### Problem statement:
Quote the portion of the Open vSwitch patch text starting at "Signed-off-by: Friedrich Weber" and ending at "wait until then.".

A user in enterprise support reported a low (<1/50) chance of network
crash (with soft lockups reported) when exiting ovs-tcpdump (a tcpdump
wrapper provided by Open vSwitch) which they could only resolve by
rebooting the host.

After reporting the issue upstream with a reproducer [1], an OVS
developer submitted a kernel patch which is now included 6.13 and some
stable kernels. With this patch, the reproducer does not seem to
trigger the issue anymore. Hence, backport the patch.

[1] https://mail.openvswitch.org/pipermail/ovs-discuss/2025-January/053423.html

Signed-off-by: Friedrich Weber <f.weber@proxmox.com>
---

Notes:
    As the patch is included in stable kernels, it might also eventually
    appear in Ubuntu kernels, so not sure if it makes more sense to
    backport or to wait until then.

 ...lockup-on-tx-to-unregistering-netdev.patch | 77 +++++++++++++++++++
 1 file changed, 77 insertions(+)
 create mode 100644 patches/kernel/0019-openvswitch-fix-lockup-on-tx-to-unregistering-netdev.patch

diff --git a/patches/kernel/0019-openvswitch-fix-lockup-on-tx-to-unregistering-netdev.patch b/patches/kernel/0019-openvswitch-fix-lockup-on-tx-to-unregistering-netdev.patch
new file mode 100644
index 0000000..f08f31f
--- /dev/null
+++ b/patches/kernel/0019-openvswitch-fix-lockup-on-tx-to-unregistering-netdev.patch
@@ -0,0 +1,77 @@
+From 48ebfb955228ae4804c2c666a7b200bd38f330b0 Mon Sep 17 00:00:00 2001
+From: Ilya Maximets <i.maximets@ovn.org>
+Date: Thu, 9 Jan 2025 13:21:24 +0100
+Subject: [PATCH] openvswitch: fix lockup on tx to unregistering netdev with
+ carrier
+
+Commit in a fixes tag attempted to fix the issue in the following
+sequence of calls:
+
+    do_output
+    -> ovs_vport_send
+       -> dev_queue_xmit
+          -> __dev_queue_xmit
+             -> netdev_core_pick_tx
+                -> skb_tx_hash
+
+When device is unregistering, the 'dev->real_num_tx_queues' goes to
+zero and the 'while (unlikely(hash >= qcount))' loop inside the
+'skb_tx_hash' becomes infinite, locking up the core forever.

[Keypoint coordinate data]
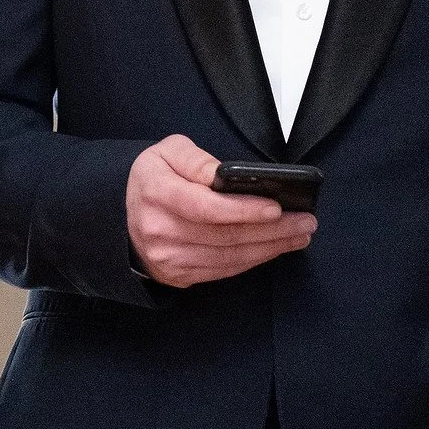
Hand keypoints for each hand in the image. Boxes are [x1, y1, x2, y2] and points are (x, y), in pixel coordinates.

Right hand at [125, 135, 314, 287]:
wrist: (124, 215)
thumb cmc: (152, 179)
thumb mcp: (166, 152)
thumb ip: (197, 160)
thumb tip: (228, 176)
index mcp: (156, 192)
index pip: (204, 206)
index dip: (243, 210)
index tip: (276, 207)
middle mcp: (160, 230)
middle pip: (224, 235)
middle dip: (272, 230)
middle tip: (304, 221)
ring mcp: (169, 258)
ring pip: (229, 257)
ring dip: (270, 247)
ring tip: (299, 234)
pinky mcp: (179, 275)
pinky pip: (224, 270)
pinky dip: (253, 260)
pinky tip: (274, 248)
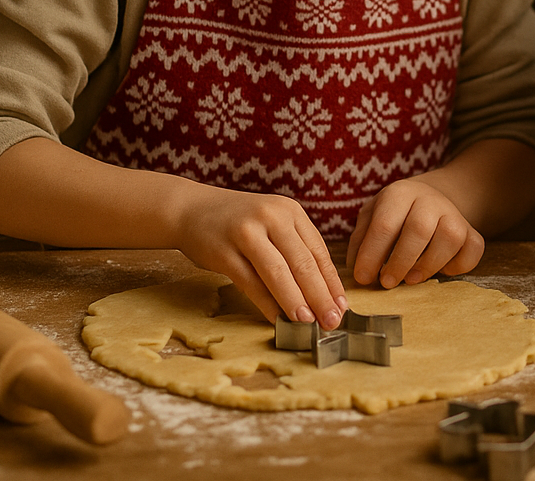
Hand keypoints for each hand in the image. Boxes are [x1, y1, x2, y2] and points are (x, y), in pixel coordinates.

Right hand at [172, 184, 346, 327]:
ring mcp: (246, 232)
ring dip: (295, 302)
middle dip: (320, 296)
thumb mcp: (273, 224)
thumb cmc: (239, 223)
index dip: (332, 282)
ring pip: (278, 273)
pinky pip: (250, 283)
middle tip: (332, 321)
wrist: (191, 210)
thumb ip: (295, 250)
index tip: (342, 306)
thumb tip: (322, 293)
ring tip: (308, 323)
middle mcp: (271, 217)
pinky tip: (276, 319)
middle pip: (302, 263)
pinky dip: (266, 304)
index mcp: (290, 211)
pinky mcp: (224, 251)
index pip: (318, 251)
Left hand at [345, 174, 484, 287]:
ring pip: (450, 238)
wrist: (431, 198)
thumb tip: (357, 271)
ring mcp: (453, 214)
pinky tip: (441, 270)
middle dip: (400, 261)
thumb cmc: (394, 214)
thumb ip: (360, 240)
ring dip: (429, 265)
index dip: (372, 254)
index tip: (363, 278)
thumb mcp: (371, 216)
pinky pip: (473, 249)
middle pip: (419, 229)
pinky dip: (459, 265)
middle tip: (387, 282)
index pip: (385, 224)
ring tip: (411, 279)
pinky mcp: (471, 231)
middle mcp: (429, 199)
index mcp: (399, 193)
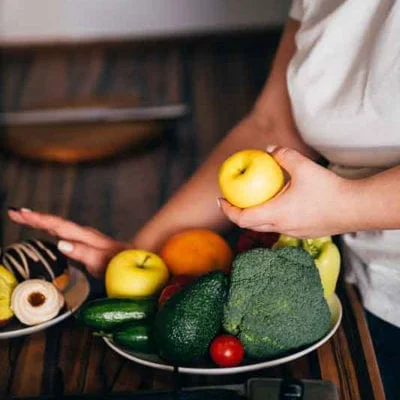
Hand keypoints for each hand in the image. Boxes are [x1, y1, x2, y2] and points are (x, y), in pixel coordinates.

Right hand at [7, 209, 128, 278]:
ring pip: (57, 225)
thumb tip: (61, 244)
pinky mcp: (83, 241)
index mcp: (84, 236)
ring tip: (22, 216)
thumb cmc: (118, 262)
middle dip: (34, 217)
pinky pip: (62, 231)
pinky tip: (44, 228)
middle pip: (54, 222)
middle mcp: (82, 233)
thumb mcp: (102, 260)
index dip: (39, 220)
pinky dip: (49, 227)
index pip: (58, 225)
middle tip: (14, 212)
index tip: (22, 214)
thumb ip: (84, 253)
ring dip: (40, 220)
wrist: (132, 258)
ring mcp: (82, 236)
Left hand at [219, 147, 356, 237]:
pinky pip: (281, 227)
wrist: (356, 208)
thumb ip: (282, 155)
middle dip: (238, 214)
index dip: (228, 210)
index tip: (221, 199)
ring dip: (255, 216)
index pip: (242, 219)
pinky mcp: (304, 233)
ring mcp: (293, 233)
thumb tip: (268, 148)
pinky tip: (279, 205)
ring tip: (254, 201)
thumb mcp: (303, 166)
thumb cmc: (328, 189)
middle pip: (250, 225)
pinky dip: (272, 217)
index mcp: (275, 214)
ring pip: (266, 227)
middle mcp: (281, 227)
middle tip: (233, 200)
* * *
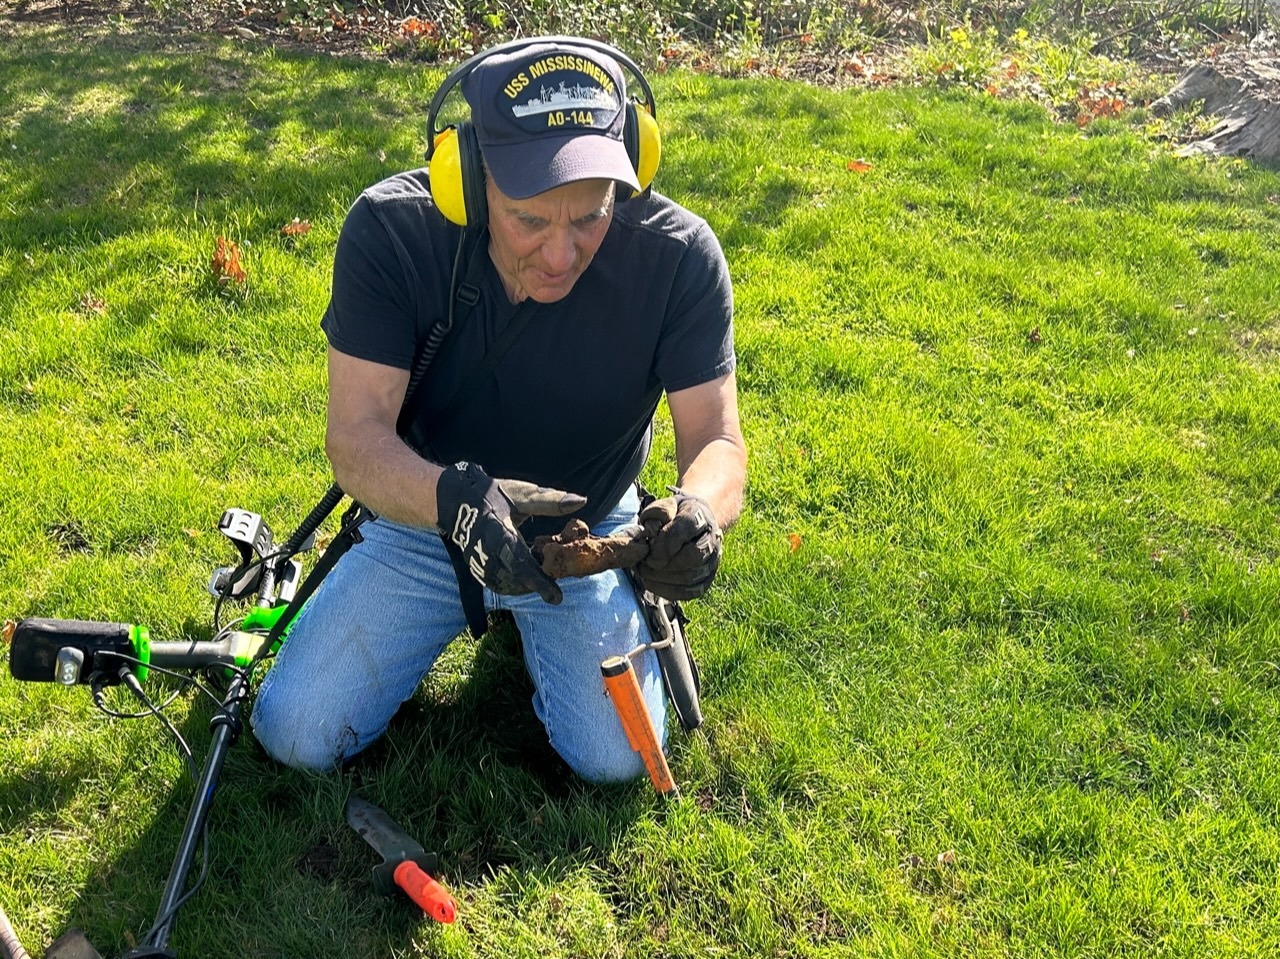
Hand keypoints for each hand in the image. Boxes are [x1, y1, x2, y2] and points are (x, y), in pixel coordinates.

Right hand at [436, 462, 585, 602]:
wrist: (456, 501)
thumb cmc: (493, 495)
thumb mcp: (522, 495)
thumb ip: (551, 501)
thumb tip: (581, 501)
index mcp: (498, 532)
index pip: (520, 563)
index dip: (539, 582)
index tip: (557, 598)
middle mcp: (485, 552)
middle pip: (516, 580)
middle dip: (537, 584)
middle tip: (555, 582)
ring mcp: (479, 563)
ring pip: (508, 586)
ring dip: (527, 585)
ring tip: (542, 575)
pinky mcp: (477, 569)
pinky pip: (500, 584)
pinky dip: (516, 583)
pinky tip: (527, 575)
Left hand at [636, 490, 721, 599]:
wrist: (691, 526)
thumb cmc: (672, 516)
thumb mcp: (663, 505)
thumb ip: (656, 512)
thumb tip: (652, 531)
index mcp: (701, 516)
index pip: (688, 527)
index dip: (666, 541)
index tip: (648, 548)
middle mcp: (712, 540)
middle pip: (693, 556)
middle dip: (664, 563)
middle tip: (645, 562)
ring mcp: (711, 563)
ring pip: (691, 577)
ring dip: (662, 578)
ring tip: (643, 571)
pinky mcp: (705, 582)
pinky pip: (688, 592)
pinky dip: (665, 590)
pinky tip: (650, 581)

### Written solution:
Signed-off-by: Friedrich Weber <f.weber@proxmox.com>
---

Notes:
    As the patch is included in stable kernels, it might also eventually
    appear in Ubuntu kernels, so not sure if it makes more sense to
    backport or to wait until then.